WHAT IS BEING ASKED ->
Print the listing below exactly, minus its pictures.

PROVIDED RECORDS ->
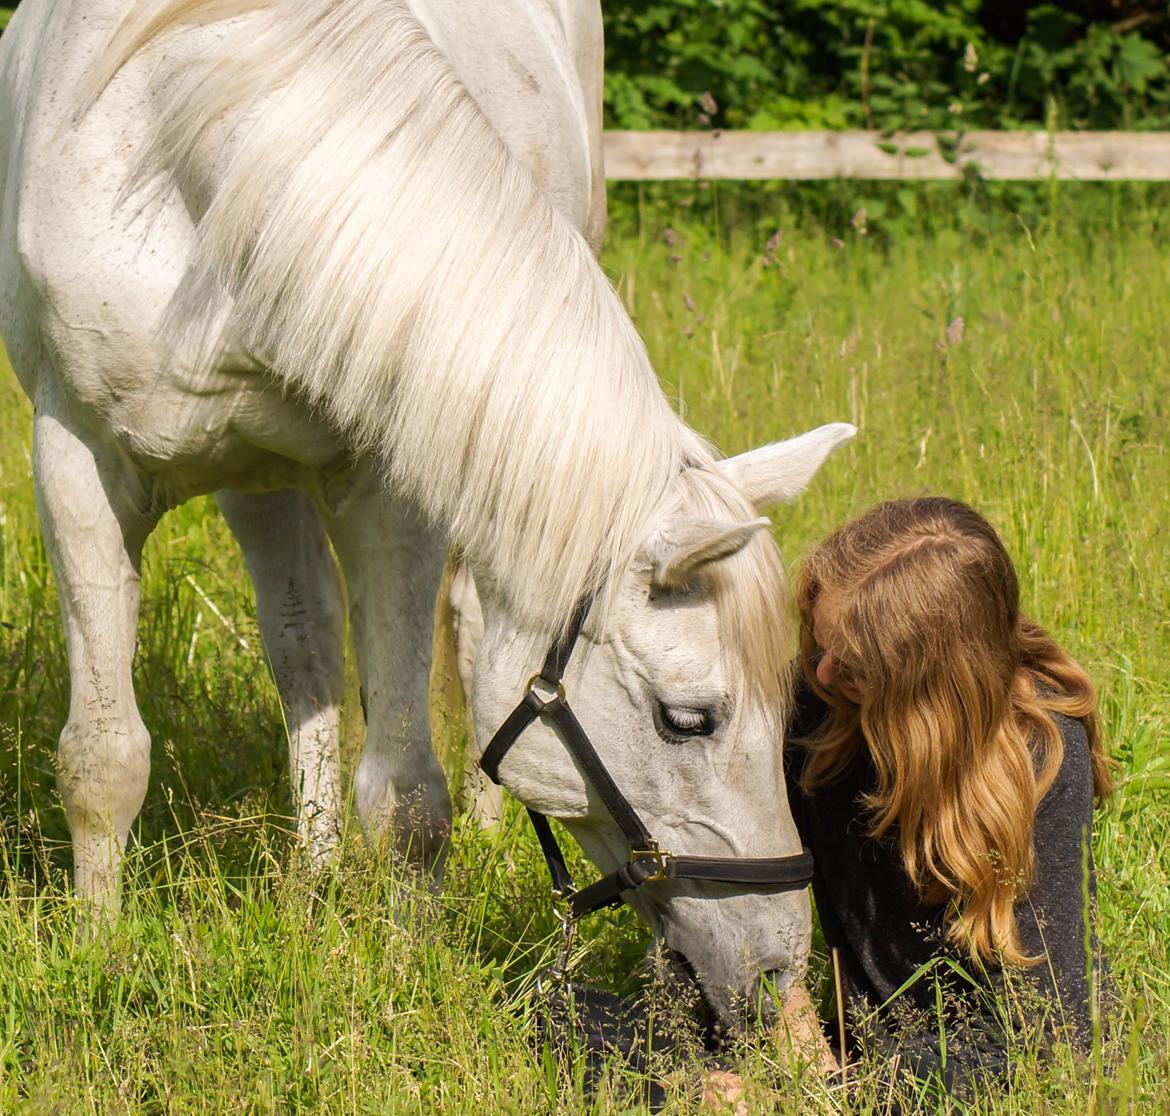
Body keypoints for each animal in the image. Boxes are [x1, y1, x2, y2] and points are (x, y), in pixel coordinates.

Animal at [2, 0, 851, 1020]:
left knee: (464, 625)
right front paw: (97, 956)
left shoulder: (394, 482)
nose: (776, 971)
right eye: (690, 719)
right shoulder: (75, 460)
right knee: (305, 646)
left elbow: (408, 797)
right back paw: (316, 876)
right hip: (259, 478)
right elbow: (103, 757)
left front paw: (408, 981)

ANSWER TO THIS PROBLEM ->
Body keypoints for each animal in the image. Boxes are [x1, y1, x2, y2] and points are (x, y), in pixel coordinates.

Animal at [2, 0, 851, 1020]:
left knee: (464, 625)
right front paw: (97, 956)
left shoulder: (394, 482)
nose: (776, 971)
right eye: (690, 719)
right shoulder: (75, 460)
right knee: (305, 646)
left elbow: (408, 797)
right back paw: (316, 876)
right hip: (259, 478)
right elbow: (103, 757)
left front paw: (408, 981)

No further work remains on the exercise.